## Problem statement
Among the entries below, find the line with "M1887 72 1890 80 1885 115 1882 107Z", then quote it and each following line up to and including the line with "M1293 869 1297 878 1251 949 1248 940Z", and nothing else.

═══ Data for review

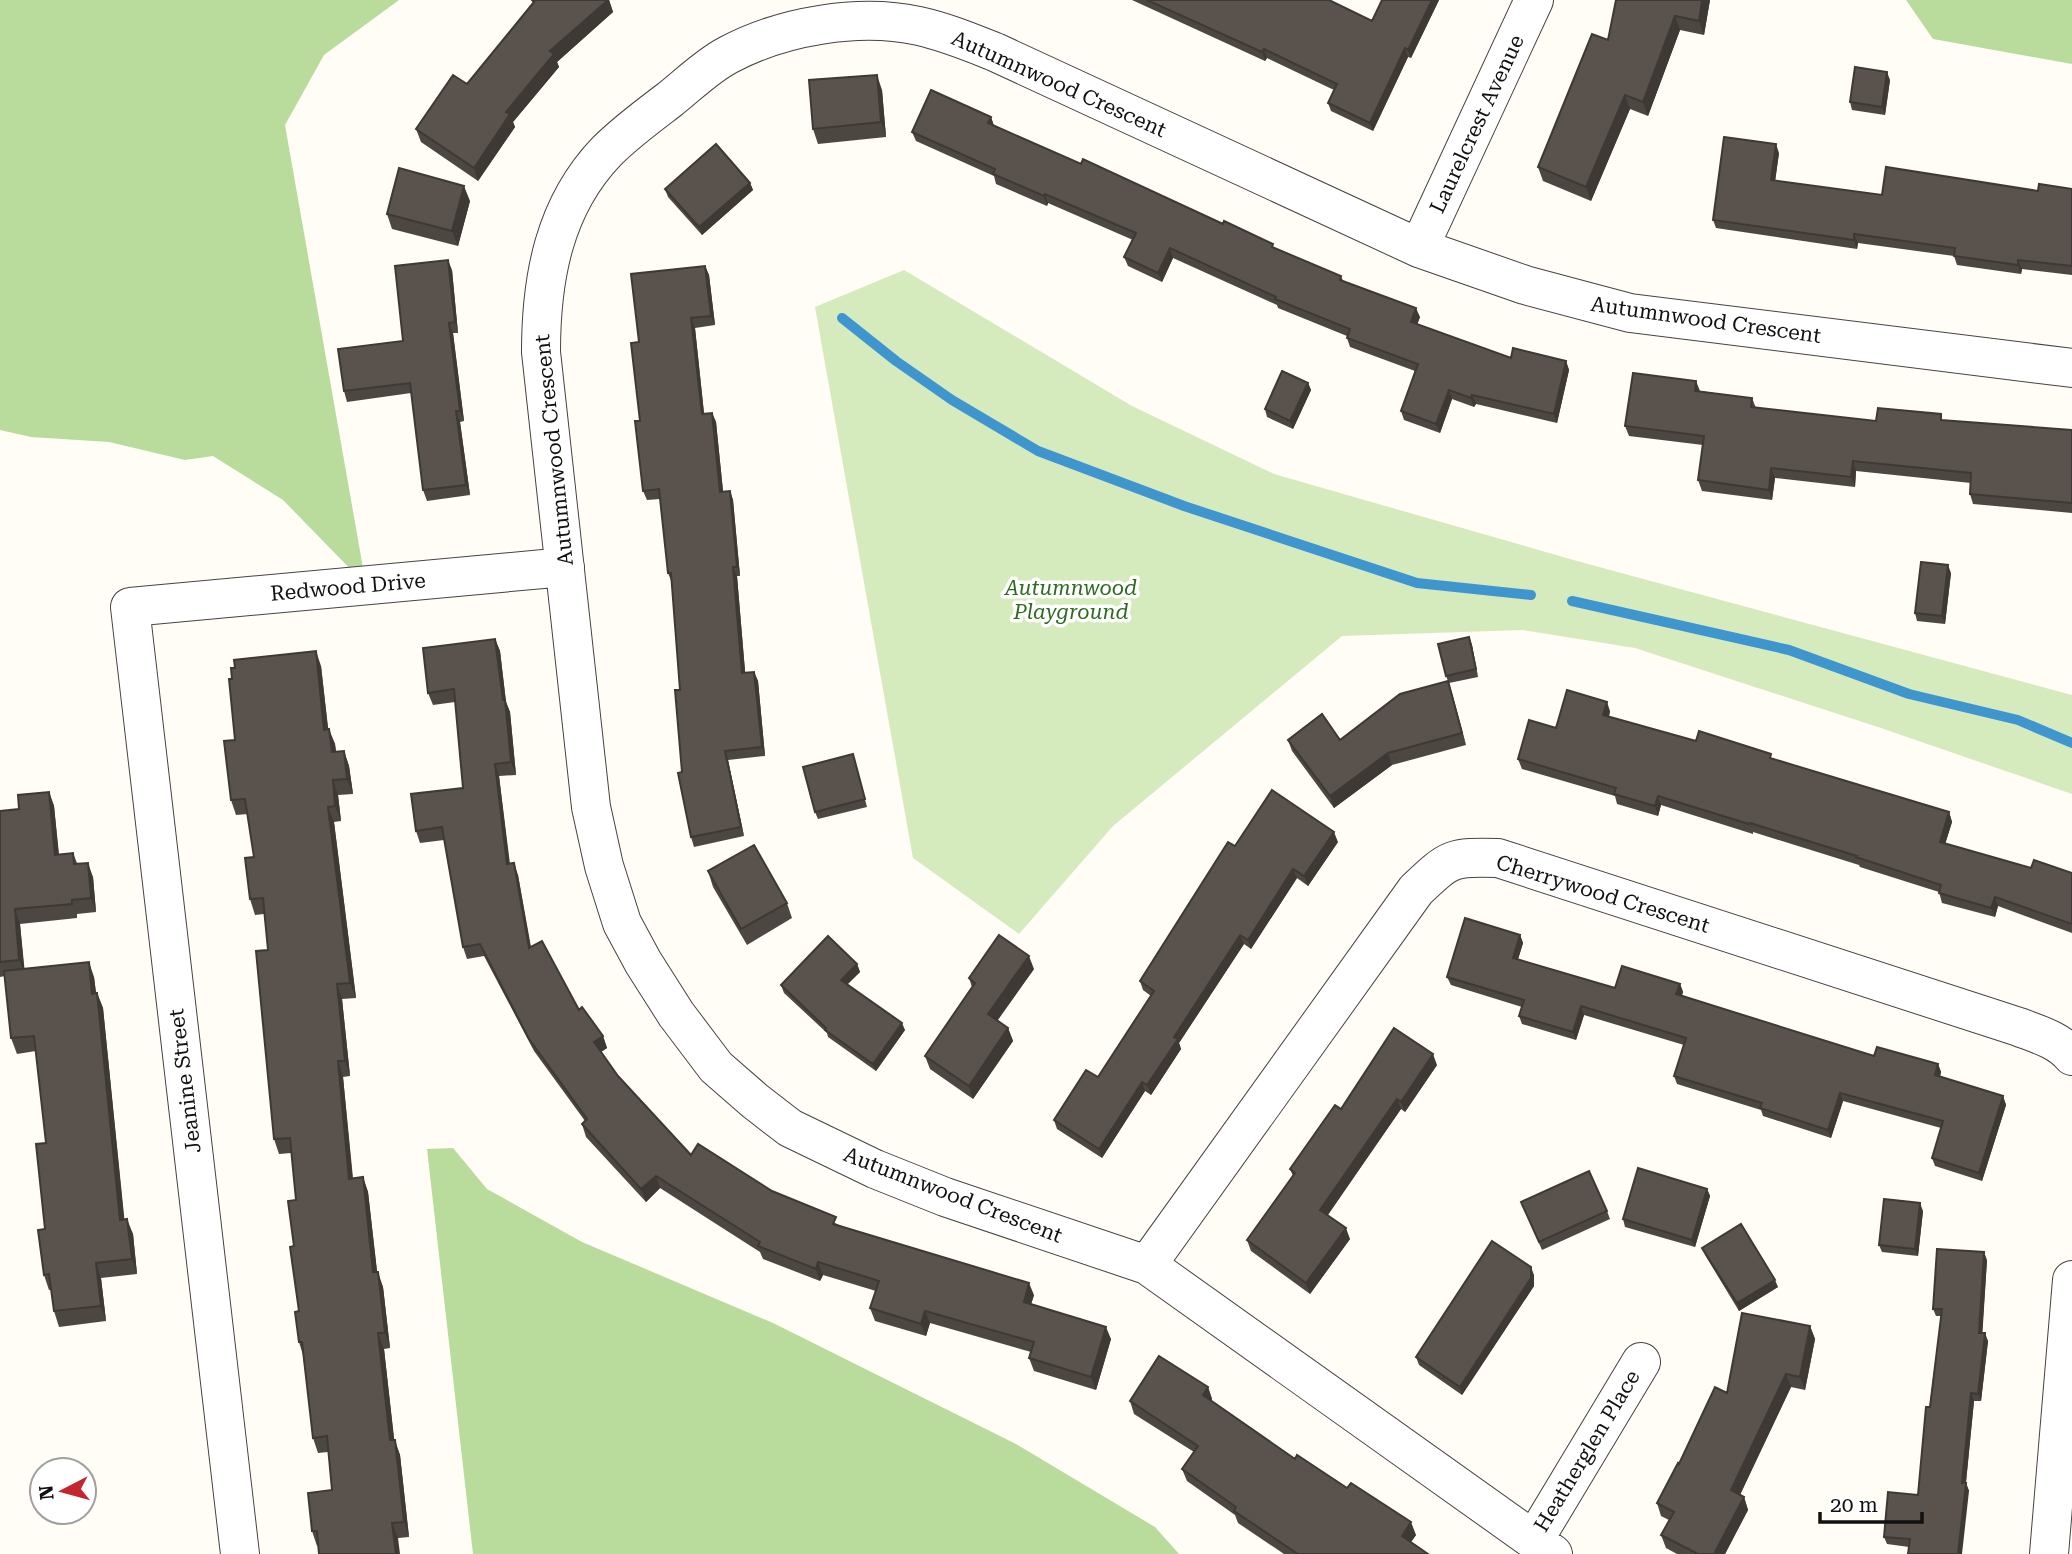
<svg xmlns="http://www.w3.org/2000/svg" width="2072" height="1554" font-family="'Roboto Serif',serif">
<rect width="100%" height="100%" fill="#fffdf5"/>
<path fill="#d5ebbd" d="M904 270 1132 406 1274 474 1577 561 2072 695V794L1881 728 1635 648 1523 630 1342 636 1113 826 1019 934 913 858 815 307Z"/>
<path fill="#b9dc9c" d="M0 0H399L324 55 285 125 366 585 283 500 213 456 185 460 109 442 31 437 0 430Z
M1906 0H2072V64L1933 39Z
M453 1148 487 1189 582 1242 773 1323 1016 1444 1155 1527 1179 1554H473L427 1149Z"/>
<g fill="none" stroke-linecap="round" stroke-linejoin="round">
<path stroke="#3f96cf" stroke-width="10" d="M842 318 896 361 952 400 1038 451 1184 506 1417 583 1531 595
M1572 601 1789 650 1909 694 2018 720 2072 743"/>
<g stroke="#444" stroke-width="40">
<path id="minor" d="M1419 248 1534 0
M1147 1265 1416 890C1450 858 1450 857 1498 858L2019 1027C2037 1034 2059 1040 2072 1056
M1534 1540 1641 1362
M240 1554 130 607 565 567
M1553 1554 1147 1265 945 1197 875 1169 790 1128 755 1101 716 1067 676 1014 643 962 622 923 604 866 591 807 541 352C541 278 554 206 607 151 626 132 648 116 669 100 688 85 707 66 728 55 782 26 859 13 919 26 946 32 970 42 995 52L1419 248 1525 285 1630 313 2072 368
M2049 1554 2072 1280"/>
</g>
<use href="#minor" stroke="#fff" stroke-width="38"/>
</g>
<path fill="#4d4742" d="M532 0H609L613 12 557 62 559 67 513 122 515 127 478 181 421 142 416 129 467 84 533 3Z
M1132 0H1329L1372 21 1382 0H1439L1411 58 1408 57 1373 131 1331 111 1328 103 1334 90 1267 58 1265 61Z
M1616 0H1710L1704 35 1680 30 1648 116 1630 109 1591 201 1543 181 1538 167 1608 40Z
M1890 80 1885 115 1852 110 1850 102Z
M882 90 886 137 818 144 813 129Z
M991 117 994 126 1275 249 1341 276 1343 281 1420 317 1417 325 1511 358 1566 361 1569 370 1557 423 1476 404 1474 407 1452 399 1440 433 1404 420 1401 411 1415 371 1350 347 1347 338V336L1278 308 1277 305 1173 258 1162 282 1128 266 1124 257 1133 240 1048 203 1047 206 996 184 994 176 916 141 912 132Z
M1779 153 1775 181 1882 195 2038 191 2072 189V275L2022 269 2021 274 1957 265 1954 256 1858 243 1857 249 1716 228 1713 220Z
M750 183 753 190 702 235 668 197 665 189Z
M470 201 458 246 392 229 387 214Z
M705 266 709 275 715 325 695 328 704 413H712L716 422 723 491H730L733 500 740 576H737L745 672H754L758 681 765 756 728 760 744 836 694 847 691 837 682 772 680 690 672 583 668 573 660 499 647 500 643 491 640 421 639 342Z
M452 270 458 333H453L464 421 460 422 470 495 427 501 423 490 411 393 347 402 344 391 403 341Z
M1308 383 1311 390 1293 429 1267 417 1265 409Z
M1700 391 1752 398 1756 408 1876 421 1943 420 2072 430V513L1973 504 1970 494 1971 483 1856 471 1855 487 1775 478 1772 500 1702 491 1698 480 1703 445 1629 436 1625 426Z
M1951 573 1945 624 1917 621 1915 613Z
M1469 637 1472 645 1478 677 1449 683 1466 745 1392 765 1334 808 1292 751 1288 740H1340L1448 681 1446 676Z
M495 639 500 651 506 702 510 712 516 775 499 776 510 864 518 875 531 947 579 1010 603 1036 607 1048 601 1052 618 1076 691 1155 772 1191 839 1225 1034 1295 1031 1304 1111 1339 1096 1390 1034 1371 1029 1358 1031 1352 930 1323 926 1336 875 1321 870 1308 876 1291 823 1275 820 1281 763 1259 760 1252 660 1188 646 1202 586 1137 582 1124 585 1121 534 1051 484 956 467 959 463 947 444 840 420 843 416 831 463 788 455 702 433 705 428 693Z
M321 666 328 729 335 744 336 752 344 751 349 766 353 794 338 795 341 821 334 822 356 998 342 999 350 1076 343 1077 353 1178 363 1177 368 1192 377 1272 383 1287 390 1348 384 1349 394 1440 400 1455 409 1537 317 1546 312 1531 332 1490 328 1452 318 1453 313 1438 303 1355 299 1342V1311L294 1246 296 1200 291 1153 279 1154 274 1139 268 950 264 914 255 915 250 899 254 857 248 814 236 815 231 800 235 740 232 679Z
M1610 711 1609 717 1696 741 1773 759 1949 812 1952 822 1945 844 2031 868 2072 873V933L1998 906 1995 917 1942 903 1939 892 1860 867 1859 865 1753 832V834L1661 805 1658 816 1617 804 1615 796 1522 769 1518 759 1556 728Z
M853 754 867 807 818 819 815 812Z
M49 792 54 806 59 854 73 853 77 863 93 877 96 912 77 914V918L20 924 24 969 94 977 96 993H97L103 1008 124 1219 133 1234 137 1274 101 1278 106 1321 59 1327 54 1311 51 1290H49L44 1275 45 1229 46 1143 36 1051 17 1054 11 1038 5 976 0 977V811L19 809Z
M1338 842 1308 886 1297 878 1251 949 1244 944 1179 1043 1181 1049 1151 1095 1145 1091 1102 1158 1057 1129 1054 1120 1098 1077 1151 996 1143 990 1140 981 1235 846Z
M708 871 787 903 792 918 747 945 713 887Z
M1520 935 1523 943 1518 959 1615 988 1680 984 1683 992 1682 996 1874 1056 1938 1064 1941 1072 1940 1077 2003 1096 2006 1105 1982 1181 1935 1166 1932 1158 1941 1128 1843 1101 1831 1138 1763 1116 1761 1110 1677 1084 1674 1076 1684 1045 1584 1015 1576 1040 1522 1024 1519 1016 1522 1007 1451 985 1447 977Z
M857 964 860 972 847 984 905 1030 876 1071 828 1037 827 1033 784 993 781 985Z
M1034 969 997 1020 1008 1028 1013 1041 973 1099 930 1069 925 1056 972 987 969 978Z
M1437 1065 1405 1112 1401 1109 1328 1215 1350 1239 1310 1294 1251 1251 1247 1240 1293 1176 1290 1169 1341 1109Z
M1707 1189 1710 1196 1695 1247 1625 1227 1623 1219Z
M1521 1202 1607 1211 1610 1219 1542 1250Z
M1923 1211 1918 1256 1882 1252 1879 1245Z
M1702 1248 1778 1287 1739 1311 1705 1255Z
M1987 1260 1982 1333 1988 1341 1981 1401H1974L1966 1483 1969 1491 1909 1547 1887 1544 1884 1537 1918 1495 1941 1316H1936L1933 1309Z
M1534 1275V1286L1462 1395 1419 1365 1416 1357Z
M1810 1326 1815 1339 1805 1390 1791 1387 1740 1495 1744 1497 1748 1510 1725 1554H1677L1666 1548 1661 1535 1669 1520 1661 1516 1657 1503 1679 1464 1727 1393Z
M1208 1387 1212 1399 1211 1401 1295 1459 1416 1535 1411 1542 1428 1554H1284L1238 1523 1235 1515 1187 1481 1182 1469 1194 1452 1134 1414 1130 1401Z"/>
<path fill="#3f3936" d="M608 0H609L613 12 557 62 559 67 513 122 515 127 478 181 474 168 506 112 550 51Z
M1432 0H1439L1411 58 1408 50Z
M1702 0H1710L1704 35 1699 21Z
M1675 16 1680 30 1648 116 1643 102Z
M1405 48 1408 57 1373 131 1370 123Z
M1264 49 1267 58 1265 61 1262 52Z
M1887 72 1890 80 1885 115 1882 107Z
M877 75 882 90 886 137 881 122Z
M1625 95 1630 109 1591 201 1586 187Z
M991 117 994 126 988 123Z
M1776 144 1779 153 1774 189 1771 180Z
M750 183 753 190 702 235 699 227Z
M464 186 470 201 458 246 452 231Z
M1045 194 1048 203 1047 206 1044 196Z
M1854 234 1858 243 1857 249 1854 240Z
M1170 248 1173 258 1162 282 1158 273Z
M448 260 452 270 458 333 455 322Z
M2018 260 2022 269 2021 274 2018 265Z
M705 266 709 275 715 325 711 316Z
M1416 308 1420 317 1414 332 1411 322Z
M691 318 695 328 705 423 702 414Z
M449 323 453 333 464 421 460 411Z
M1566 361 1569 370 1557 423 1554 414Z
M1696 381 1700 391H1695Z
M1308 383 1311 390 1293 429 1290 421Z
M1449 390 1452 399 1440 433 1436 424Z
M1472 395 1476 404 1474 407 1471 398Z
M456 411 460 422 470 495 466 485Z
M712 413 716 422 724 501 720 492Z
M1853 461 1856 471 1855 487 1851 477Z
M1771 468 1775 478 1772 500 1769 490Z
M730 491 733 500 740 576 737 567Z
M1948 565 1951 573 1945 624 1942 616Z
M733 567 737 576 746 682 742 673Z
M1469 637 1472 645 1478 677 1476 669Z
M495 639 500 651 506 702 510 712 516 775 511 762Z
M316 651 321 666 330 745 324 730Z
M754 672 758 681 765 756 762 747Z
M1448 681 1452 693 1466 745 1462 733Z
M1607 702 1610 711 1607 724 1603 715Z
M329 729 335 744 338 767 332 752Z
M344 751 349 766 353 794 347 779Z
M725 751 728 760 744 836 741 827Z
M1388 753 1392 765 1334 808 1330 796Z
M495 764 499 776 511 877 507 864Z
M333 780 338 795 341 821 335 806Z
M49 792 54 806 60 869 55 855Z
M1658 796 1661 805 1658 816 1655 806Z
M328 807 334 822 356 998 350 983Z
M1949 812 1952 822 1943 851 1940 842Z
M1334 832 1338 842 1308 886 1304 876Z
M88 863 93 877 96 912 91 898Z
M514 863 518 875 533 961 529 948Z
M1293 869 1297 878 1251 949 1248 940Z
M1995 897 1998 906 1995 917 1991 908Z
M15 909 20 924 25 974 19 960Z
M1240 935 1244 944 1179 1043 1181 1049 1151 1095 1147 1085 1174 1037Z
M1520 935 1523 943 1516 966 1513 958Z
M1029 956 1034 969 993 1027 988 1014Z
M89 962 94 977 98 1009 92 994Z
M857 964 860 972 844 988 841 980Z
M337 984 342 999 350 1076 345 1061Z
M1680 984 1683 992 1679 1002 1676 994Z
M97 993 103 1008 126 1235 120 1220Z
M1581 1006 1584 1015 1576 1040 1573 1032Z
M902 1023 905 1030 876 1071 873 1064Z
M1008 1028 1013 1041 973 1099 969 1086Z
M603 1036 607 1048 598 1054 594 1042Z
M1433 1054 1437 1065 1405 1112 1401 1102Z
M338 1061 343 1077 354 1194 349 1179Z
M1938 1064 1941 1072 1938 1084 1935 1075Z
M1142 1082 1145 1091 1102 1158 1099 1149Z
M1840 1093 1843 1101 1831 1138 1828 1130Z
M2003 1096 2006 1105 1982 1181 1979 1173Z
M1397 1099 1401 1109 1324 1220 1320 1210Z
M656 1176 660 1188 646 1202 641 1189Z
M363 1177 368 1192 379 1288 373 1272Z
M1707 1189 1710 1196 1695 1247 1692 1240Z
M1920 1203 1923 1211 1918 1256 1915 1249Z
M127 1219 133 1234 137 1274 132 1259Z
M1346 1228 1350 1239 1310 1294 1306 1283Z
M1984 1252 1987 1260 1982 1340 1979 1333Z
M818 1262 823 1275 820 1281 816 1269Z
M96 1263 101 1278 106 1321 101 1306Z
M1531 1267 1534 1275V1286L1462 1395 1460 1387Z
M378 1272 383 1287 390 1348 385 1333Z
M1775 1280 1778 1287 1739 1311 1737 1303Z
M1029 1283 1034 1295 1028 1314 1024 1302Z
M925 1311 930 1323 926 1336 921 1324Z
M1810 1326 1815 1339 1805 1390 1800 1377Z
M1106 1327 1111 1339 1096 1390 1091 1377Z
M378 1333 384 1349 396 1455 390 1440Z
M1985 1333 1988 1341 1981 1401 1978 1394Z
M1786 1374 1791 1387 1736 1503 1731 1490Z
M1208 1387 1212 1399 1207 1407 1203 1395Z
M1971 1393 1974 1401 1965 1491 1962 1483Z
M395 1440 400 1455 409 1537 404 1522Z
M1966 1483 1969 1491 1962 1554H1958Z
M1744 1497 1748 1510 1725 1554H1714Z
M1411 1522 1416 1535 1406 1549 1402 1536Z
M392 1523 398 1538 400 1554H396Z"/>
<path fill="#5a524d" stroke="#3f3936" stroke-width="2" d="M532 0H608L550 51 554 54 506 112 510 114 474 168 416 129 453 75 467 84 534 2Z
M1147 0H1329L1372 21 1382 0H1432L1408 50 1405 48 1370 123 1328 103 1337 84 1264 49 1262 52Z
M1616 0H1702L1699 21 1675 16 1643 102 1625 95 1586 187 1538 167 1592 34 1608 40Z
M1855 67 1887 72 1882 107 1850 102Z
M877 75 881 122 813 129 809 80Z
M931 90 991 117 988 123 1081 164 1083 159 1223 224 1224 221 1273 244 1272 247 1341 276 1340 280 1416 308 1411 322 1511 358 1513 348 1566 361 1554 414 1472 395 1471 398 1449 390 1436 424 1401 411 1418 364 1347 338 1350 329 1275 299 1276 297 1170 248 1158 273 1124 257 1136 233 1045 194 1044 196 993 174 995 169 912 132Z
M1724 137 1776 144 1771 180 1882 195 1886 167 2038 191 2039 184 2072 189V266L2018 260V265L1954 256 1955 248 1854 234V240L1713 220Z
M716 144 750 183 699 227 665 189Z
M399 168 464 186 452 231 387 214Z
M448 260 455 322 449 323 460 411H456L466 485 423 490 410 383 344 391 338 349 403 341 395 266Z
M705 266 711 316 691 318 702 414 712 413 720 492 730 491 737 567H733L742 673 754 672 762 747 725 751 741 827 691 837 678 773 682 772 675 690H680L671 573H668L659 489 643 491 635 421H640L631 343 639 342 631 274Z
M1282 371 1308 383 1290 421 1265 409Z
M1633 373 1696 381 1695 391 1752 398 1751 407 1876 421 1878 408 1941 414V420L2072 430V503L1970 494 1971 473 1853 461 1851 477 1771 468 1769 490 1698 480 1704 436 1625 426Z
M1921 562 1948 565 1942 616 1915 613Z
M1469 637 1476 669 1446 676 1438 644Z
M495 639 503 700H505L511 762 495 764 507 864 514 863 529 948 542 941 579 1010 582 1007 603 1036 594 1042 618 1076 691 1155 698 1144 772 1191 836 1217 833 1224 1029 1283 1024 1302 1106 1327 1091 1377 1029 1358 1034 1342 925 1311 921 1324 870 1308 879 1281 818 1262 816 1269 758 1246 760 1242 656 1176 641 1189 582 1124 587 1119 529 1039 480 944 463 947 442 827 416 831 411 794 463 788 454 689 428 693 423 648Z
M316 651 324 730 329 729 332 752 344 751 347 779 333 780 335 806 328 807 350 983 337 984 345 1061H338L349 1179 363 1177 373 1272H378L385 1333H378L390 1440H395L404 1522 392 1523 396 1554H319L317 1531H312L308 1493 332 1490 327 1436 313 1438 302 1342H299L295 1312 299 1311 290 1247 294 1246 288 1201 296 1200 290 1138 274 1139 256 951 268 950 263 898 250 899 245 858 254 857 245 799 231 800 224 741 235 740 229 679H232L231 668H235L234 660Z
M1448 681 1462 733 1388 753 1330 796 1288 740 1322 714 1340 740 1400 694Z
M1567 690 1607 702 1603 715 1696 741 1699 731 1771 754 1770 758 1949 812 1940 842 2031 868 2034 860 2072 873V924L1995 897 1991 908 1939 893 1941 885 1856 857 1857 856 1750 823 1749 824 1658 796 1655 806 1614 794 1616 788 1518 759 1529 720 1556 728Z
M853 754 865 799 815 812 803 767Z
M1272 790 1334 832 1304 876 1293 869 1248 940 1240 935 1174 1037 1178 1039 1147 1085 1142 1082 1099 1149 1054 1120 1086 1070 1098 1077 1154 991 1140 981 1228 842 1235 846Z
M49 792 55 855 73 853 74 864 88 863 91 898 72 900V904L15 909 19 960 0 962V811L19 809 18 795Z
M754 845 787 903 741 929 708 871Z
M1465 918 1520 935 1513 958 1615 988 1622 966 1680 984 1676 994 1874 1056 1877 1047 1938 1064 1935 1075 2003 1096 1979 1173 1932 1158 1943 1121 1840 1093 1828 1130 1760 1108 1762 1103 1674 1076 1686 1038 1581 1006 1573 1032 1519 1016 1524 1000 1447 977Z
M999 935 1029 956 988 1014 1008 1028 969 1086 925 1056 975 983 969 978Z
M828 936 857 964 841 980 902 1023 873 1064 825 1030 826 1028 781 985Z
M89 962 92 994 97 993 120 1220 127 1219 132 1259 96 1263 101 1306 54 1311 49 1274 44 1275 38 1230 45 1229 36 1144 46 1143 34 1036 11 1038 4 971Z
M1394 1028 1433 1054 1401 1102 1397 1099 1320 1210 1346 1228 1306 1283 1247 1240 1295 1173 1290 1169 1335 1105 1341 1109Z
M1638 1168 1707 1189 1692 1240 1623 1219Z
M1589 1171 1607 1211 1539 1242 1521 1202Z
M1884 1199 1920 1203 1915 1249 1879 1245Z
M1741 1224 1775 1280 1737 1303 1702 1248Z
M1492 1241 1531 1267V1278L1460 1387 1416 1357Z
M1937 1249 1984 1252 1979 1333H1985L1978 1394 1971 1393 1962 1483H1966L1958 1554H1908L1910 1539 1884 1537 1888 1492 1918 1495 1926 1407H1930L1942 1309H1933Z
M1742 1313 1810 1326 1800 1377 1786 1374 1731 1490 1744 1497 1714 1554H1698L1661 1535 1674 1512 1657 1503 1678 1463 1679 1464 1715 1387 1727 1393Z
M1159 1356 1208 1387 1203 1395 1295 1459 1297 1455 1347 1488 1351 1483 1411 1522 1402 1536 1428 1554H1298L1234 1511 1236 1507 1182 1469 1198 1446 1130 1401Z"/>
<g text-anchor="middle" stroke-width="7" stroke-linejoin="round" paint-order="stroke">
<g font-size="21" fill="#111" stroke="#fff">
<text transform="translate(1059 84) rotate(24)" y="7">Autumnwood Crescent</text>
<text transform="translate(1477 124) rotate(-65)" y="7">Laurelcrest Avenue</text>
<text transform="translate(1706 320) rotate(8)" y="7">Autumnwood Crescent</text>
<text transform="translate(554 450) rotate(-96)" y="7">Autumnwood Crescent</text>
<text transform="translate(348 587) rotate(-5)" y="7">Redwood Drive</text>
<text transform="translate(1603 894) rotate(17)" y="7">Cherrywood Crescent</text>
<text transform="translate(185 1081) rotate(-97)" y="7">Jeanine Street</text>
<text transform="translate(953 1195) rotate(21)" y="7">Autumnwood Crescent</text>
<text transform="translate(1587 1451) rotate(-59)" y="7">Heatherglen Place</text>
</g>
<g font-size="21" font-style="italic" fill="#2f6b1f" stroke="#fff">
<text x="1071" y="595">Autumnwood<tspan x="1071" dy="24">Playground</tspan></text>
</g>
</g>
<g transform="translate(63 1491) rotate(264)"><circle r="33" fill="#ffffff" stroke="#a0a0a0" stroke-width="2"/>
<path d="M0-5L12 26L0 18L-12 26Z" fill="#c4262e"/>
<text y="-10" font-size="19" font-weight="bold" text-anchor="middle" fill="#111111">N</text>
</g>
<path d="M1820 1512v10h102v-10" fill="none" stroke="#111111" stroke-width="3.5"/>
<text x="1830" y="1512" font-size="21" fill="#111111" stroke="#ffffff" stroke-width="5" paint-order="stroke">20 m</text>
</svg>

══════

## Solution to this exercise
M1887 72 1890 80 1885 115 1882 107Z
M877 75 882 90 886 137 881 122Z
M1625 95 1630 109 1591 201 1586 187Z
M991 117 994 126 988 123Z
M1776 144 1779 153 1774 189 1771 180Z
M750 183 753 190 702 235 699 227Z
M464 186 470 201 458 246 452 231Z
M1045 194 1048 203 1047 206 1044 196Z
M1854 234 1858 243 1857 249 1854 240Z
M1170 248 1173 258 1162 282 1158 273Z
M448 260 452 270 458 333 455 322Z
M2018 260 2022 269 2021 274 2018 265Z
M705 266 709 275 715 325 711 316Z
M1416 308 1420 317 1414 332 1411 322Z
M691 318 695 328 705 423 702 414Z
M449 323 453 333 464 421 460 411Z
M1566 361 1569 370 1557 423 1554 414Z
M1696 381 1700 391H1695Z
M1308 383 1311 390 1293 429 1290 421Z
M1449 390 1452 399 1440 433 1436 424Z
M1472 395 1476 404 1474 407 1471 398Z
M456 411 460 422 470 495 466 485Z
M712 413 716 422 724 501 720 492Z
M1853 461 1856 471 1855 487 1851 477Z
M1771 468 1775 478 1772 500 1769 490Z
M730 491 733 500 740 576 737 567Z
M1948 565 1951 573 1945 624 1942 616Z
M733 567 737 576 746 682 742 673Z
M1469 637 1472 645 1478 677 1476 669Z
M495 639 500 651 506 702 510 712 516 775 511 762Z
M316 651 321 666 330 745 324 730Z
M754 672 758 681 765 756 762 747Z
M1448 681 1452 693 1466 745 1462 733Z
M1607 702 1610 711 1607 724 1603 715Z
M329 729 335 744 338 767 332 752Z
M344 751 349 766 353 794 347 779Z
M725 751 728 760 744 836 741 827Z
M1388 753 1392 765 1334 808 1330 796Z
M495 764 499 776 511 877 507 864Z
M333 780 338 795 341 821 335 806Z
M49 792 54 806 60 869 55 855Z
M1658 796 1661 805 1658 816 1655 806Z
M328 807 334 822 356 998 350 983Z
M1949 812 1952 822 1943 851 1940 842Z
M1334 832 1338 842 1308 886 1304 876Z
M88 863 93 877 96 912 91 898Z
M514 863 518 875 533 961 529 948Z
M1293 869 1297 878 1251 949 1248 940Z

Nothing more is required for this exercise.